METHODS: The prospective protocol for this study was registered with the PROSPERO (Registration number: CRD42022356874). Literature searches were conducted in PubMed, EMBASE database Cochrane Library, and Web Science to determine all clinical controlled studies that reported Atez/Bev and LEN for treating u-HCC. We. evaluated as primary end-point overall survival (OS) and progression-free survival (PFS), as well as other outcomes such as tumor response and adverse events (AEs).Quality assessment and data extraction of studies were conducted independently by three reviewers. Mean difference (MD) and odds ratio (OR) with 95% confidence interval (CI) were calculated using a fixed-effects or random-effects model. The meta-analysis was performed with RevMan 5.3 software.
RESULTS: 12 retrospective cohort studies (RCSs) involving a total of 4948 patients were finally included. The results showed that compared with LEN, Atez/Bev can improve the patient\'s PFS (HR = 0.80, 95% CI: 0.72 ~ 0.88; p < 0.0001) and reduce the rate of overall AEs (OR = 0.46 95% CI: 0.38 ~ 0.55, p < 0.00001) and grade ≥ 3 AEs (OR = 0.43; 95% CI: 0.36 ~ 0.51, p < 0.00001), while there is no difference between OS and treatment responses rate (objective response rate, disease control rate, complete response, partial response, progressive disease, and stable disease) between two groups.
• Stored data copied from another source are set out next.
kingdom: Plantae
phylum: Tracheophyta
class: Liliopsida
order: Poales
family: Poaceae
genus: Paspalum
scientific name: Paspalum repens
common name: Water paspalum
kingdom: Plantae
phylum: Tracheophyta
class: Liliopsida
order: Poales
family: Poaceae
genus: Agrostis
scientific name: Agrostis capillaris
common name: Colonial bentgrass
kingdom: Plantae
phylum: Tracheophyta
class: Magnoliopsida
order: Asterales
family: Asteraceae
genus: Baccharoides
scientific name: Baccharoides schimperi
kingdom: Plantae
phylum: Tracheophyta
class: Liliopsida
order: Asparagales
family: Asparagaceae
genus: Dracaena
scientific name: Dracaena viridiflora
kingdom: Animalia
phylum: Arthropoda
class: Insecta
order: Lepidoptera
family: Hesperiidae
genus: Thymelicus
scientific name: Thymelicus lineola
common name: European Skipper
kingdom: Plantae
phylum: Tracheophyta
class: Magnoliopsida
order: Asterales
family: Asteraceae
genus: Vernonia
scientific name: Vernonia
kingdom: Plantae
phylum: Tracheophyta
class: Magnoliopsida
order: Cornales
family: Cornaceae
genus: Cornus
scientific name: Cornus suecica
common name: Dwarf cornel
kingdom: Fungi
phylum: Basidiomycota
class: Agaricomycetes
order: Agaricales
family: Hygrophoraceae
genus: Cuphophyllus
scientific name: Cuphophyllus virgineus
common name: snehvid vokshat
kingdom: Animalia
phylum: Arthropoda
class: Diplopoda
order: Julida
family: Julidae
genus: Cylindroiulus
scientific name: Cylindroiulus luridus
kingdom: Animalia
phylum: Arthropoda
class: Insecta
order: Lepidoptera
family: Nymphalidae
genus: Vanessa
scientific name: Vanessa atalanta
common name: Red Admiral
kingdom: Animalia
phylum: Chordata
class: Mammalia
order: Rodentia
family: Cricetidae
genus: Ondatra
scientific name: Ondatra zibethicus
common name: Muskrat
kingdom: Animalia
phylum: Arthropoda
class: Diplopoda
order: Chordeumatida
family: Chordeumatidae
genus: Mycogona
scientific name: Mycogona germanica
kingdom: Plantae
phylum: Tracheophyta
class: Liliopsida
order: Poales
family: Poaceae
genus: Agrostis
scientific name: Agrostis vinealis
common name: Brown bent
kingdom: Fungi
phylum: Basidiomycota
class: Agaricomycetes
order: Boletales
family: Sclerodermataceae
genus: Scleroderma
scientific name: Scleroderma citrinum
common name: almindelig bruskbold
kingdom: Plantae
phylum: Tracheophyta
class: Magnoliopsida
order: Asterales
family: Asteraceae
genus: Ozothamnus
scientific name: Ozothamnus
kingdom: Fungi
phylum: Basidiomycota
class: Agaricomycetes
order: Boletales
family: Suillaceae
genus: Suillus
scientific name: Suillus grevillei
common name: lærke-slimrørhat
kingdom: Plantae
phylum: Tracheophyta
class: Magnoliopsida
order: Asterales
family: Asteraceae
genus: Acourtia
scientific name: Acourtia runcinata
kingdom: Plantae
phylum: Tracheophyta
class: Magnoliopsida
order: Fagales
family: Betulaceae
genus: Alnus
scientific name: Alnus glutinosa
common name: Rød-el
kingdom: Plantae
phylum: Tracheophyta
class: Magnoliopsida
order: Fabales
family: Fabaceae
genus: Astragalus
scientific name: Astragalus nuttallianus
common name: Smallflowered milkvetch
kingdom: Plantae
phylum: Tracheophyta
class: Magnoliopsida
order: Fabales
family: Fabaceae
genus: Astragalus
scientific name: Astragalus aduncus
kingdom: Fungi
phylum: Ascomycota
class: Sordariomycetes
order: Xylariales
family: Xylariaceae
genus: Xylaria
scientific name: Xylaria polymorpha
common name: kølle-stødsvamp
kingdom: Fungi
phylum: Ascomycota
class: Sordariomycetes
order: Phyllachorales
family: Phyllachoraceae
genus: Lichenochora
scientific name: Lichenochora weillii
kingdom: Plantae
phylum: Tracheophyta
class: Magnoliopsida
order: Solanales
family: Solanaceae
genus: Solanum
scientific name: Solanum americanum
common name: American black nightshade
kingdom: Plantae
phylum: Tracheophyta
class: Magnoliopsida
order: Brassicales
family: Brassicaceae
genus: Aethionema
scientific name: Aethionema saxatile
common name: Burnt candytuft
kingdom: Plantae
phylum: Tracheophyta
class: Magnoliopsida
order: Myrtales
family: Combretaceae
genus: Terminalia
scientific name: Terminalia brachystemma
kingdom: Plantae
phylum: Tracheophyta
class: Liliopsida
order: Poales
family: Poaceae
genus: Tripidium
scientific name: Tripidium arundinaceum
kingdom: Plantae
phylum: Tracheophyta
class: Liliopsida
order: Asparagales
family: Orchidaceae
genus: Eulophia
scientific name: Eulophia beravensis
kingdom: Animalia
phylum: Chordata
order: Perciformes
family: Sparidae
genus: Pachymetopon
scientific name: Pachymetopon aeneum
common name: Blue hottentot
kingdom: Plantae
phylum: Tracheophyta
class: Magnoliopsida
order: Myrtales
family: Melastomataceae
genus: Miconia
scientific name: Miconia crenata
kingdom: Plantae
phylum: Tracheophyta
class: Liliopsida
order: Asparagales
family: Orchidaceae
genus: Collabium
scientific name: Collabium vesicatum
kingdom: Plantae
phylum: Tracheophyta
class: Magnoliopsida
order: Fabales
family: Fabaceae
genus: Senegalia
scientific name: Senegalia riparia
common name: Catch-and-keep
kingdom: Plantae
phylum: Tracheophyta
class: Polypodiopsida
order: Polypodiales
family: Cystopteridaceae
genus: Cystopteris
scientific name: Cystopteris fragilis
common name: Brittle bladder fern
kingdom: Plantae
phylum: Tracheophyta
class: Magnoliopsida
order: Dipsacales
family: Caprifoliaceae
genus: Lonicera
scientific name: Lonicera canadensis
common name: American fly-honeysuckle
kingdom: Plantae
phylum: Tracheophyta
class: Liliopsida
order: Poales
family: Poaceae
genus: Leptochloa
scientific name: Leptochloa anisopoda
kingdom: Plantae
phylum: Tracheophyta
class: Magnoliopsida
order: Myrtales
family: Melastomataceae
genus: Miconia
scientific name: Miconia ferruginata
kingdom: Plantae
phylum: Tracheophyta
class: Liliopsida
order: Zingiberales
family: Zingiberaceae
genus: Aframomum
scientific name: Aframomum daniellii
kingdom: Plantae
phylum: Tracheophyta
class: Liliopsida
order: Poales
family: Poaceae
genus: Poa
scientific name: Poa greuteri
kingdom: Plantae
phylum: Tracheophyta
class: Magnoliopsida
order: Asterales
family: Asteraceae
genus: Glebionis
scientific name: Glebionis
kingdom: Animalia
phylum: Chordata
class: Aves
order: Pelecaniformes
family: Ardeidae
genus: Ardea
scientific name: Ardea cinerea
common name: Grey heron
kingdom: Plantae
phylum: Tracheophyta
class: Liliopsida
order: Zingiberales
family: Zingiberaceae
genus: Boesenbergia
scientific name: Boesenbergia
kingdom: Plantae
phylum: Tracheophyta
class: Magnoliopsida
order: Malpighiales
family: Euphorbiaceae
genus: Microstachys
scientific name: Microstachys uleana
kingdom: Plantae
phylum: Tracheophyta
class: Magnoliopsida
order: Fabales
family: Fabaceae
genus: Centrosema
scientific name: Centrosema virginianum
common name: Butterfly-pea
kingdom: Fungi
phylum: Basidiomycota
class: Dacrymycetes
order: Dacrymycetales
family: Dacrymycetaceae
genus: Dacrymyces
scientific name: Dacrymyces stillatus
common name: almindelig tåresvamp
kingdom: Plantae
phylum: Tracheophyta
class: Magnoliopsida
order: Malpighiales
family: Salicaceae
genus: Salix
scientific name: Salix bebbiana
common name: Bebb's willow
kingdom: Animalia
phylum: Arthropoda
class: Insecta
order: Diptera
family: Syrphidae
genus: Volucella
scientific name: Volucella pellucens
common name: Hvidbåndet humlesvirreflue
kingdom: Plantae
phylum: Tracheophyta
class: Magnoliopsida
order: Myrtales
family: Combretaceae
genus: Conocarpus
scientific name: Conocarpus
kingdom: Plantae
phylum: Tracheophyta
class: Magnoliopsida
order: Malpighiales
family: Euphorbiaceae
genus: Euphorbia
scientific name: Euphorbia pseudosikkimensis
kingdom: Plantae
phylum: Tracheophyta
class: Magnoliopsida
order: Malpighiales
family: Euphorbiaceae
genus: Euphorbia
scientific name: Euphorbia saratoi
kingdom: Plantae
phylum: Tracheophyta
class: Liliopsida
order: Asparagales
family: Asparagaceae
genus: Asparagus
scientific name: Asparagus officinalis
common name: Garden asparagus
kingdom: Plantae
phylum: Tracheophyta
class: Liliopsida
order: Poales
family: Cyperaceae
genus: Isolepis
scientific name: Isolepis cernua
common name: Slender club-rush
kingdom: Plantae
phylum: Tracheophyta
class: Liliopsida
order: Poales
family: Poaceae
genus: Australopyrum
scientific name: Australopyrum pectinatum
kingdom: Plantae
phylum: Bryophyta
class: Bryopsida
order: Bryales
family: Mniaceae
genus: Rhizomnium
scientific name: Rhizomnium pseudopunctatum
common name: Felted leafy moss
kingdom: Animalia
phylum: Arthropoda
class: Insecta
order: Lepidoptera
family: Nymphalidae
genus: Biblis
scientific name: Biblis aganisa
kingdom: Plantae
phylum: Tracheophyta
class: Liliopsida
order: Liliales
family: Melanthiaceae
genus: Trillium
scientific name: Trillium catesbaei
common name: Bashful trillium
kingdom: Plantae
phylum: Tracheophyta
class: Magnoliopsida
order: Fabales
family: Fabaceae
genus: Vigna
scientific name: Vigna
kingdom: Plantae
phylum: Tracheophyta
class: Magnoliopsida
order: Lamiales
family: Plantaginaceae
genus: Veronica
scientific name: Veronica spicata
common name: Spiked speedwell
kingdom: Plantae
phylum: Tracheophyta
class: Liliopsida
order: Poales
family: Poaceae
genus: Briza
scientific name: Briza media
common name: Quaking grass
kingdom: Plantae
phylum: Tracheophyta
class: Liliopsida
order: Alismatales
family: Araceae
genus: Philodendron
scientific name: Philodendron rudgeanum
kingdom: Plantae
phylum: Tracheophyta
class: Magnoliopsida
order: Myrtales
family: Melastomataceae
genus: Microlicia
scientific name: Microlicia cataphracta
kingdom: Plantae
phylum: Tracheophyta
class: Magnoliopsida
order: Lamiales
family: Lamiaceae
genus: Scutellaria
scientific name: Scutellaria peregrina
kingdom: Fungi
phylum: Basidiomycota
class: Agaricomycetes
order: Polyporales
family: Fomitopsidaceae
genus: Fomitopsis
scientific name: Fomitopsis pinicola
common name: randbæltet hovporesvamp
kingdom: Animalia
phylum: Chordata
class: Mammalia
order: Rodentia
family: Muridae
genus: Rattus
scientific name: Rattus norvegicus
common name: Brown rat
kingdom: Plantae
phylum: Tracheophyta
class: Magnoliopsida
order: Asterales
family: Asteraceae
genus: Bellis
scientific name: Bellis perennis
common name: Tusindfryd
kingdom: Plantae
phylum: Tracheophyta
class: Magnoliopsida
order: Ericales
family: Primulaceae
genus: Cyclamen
In addition, the subgroup analysis shows that Atez/Bev can promote the OS of patients with viral hepatitis. (HR = 0.79, 95% CI: 0.67 ~ 0.95; p = 0.01), while LEN has an advantage in improving OS in patients with Child-Pugh grade B liver function (HR = 1.98, 95% CI: 1.50 ~ 2.63; p < 0.00001).
CONCLUSIONS: Current evidence shows that compared with LEN, Atez/Bev has more advantages in PFS and safety in treating u-HCC and can improve the OS of patients with viral. LEN has advantages in improving the OS of patients with grade B liver function. However, more multicenter randomized controlled experiments are needed in the future to verify our results.